From Stockholm to New York to Abu Dhabi: CHRGJ Highlights Intersections of Gender & Counter-Terrorism

Around the 10th anniversary of 9/11, faculty and staff of the Center for Human Rights and Global Justice traveled around the world promoting its latest report: A Decade Lost: Locating Gender in U.S. Counter-Terrorism. On September 15, 2011 in New York, CHRGJ launched its 163-page report, the first global account of how the U.S. government’s counter-terrorism efforts profoundly implicate and impact women and sexual minorities and often squeeze them between terrorism and counter-terrorism.  A Decade Lost co-authors CHRGJ Research Director Jayne Huckerby (LL.M ’04) and Gender, Human Rights, and Counter-Terrorism Fellow Lama Fakih ’08 were joined by Arun Kundnani and Christopher Rogers of the Open Society Institute, to discuss these impacts in the United States, Asia, Africa, and the Middle East and North Africa—ranging from the impact of anti-terror cuts in humanitarian aid to Somalia on women and girls to the experience of Iraqi gay men in the aftermath of the U.S. invasion to the effects of targeted killings on female family members in Pakistan. 

A few days later, on September 19, the NYU Abu Dhabi Institute hosted the Middle East launch of A Decade Lost, with Huckerby and Fakih being joined by Sari Kouvo, co-director and co-founder, Afghanistan Analysts Network, to discuss the significance of A Decade Lost for the region.  Both launches were each attended by people coming from a range of academic, policy, non-government, and U.N. backgrounds. The Middle East launch also coincided with a NYU Abu Dhabi workshop on September 19-20, convened by CHRGJ Faculty Director Margaret Satterthwaite ’99 and Huckerby to bring together scholars and policy analysts to discuss complex legal and social issues that are addressed in their forthcoming edited volume Gender, National Security, and Counter-Terrorism: Human Rights Perspectives.

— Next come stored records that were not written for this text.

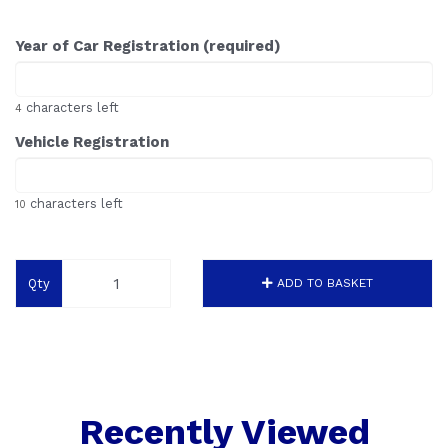
Year of Car Registration (required)
characters left
4
Vehicle Registration
characters left
10
Qty
ADD TO BASKET
Recently Viewed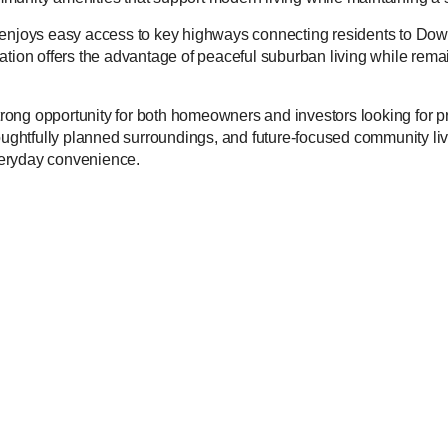
 enjoys easy access to key highways connecting residents to Dow
location offers the advantage of peaceful suburban living while remai
ong opportunity for both homeowners and investors looking for pr
oughtfully planned surroundings, and future-focused community livin
veryday convenience.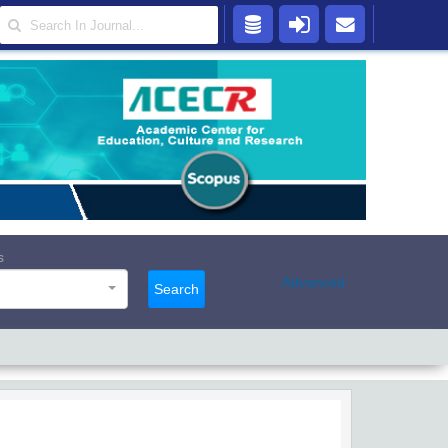
s
Advanced
Search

Earlier in the month, Huckerby and Fakih also presented A Decade Lost’s findings and recommendations at a series of meetings in Stockholm, Sweden, culminating in a September 1, 2011 panel, Terror, Gender and Power—10 years post 9/11, featuring Lena Ag, secretary general of the Kvinna till Kvinna Foundation; Hans Blix, former executive chairman, UN Monitoring, Verification and Inspection Commission; Hanaa Edwar , founder and secretary-general, Iraqi Al-Amal Association, Iraq; and Huckerby.  The report’s findings were also extensively covered in key Swedish print and radio media.